- _Task brief_
Would you retype the whole listing exactly?

- _Dataset records_
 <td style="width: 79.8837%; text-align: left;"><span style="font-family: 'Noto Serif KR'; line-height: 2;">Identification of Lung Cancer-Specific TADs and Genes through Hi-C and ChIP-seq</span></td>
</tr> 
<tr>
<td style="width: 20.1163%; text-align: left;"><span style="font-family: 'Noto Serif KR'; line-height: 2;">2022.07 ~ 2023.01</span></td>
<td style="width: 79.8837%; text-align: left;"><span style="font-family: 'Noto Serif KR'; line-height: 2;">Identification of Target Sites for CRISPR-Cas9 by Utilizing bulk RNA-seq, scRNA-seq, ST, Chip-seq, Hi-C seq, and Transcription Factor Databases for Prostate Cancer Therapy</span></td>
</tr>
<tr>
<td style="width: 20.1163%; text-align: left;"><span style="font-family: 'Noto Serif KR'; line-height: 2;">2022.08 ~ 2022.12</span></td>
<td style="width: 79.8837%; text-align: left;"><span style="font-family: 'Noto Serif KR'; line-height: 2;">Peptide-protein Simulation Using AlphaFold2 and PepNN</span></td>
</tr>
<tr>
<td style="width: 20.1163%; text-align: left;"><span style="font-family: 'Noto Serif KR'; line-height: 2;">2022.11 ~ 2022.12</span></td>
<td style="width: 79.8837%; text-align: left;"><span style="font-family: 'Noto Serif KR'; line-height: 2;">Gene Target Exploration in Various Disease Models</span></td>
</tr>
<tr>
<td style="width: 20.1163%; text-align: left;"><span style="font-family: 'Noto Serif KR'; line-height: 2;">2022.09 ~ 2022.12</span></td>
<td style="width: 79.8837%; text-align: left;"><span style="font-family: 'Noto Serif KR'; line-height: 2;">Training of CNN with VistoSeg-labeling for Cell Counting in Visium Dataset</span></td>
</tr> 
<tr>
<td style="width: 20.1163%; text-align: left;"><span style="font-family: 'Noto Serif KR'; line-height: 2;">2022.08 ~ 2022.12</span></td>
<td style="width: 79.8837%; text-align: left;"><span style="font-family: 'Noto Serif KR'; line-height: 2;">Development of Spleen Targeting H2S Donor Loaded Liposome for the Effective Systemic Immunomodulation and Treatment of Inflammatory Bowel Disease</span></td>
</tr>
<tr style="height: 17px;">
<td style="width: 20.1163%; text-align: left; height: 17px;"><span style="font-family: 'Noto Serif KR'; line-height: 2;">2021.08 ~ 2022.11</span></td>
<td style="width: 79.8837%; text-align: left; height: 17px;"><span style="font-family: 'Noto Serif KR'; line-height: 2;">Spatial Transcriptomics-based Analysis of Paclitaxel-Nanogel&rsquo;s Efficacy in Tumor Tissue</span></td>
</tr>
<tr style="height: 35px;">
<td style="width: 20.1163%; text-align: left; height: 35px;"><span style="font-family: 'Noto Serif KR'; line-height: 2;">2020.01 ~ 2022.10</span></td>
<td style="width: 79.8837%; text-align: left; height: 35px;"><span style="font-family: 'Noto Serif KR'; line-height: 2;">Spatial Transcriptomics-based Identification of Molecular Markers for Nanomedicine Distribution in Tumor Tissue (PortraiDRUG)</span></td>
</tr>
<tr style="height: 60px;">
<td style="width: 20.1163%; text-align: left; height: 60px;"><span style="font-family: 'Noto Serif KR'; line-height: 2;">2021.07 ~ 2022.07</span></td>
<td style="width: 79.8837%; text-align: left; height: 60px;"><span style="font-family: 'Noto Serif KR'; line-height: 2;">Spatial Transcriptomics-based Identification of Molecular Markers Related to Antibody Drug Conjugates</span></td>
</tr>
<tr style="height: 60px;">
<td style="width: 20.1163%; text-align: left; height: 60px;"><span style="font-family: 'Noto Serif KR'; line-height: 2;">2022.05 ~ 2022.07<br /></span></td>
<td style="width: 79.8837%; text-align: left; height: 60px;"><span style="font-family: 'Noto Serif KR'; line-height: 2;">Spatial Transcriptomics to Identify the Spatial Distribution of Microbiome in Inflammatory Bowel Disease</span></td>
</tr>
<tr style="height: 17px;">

- _Completed task_
 <td style="width: 79.8837%; text-align: left;"><span style="font-family: 'Noto Serif KR'; line-height: 2;">Identification of Lung Cancer-Specific TADs and Genes through Hi-C and ChIP-seq</span></td>
</tr> 
<tr>
<td style="width: 20.1163%; text-align: left;"><span style="font-family: 'Noto Serif KR'; line-height: 2;">2022.07 ~ 2023.01</span></td>
<td style="width: 79.8837%; text-align: left;"><span style="font-family: 'Noto Serif KR'; line-height: 2;">Identification of Target Sites for CRISPR-Cas9 by Utilizing bulk RNA-seq, scRNA-seq, ST, Chip-seq, Hi-C seq, and Transcription Factor Databases for Prostate Cancer Therapy</span></td>
</tr>
<tr>
<td style="width: 20.1163%; text-align: left;"><span style="font-family: 'Noto Serif KR'; line-height: 2;">2022.08 ~ 2022.12</span></td>
<td style="width: 79.8837%; text-align: left;"><span style="font-family: 'Noto Serif KR'; line-height: 2;">Peptide-protein Simulation Using AlphaFold2 and PepNN</span></td>
</tr>
<tr>
<td style="width: 20.1163%; text-align: left;"><span style="font-family: 'Noto Serif KR'; line-height: 2;">2022.11 ~ 2022.12</span></td>
<td style="width: 79.8837%; text-align: left;"><span style="font-family: 'Noto Serif KR'; line-height: 2;">Gene Target Exploration in Various Disease Models</span></td>
</tr>
<tr>
<td style="width: 20.1163%; text-align: left;"><span style="font-family: 'Noto Serif KR'; line-height: 2;">2022.09 ~ 2022.12</span></td>
<td style="width: 79.8837%; text-align: left;"><span style="font-family: 'Noto Serif KR'; line-height: 2;">Training of CNN with VistoSeg-labeling for Cell Counting in Visium Dataset</span></td>
</tr> 
<tr>
<td style="width: 20.1163%; text-align: left;"><span style="font-family: 'Noto Serif KR'; line-height: 2;">2022.08 ~ 2022.12</span></td>
<td style="width: 79.8837%; text-align: left;"><span style="font-family: 'Noto Serif KR'; line-height: 2;">Development of Spleen Targeting H2S Donor Loaded Liposome for the Effective Systemic Immunomodulation and Treatment of Inflammatory Bowel Disease</span></td>
</tr>
<tr style="height: 17px;">
<td style="width: 20.1163%; text-align: left; height: 17px;"><span style="font-family: 'Noto Serif KR'; line-height: 2;">2021.08 ~ 2022.11</span></td>
<td style="width: 79.8837%; text-align: left; height: 17px;"><span style="font-family: 'Noto Serif KR'; line-height: 2;">Spatial Transcriptomics-based Analysis of Paclitaxel-Nanogel&rsquo;s Efficacy in Tumor Tissue</span></td>
</tr>
<tr style="height: 35px;">
<td style="width: 20.1163%; text-align: left; height: 35px;"><span style="font-family: 'Noto Serif KR'; line-height: 2;">2020.01 ~ 2022.10</span></td>
<td style="width: 79.8837%; text-align: left; height: 35px;"><span style="font-family: 'Noto Serif KR'; line-height: 2;">Spatial Transcriptomics-based Identification of Molecular Markers for Nanomedicine Distribution in Tumor Tissue (PortraiDRUG)</span></td>
</tr>
<tr style="height: 60px;">
<td style="width: 20.1163%; text-align: left; height: 60px;"><span style="font-family: 'Noto Serif KR'; line-height: 2;">2021.07 ~ 2022.07</span></td>
<td style="width: 79.8837%; text-align: left; height: 60px;"><span style="font-family: 'Noto Serif KR'; line-height: 2;">Spatial Transcriptomics-based Identification of Molecular Markers Related to Antibody Drug Conjugates</span></td>
</tr>
<tr style="height: 60px;">
<td style="width: 20.1163%; text-align: left; height: 60px;"><span style="font-family: 'Noto Serif KR'; line-height: 2;">2022.05 ~ 2022.07<br /></span></td>
<td style="width: 79.8837%; text-align: left; height: 60px;"><span style="font-family: 'Noto Serif KR'; line-height: 2;">Spatial Transcriptomics to Identify the Spatial Distribution of Microbiome in Inflammatory Bowel Disease</span></td>
</tr>
<tr style="height: 17px;">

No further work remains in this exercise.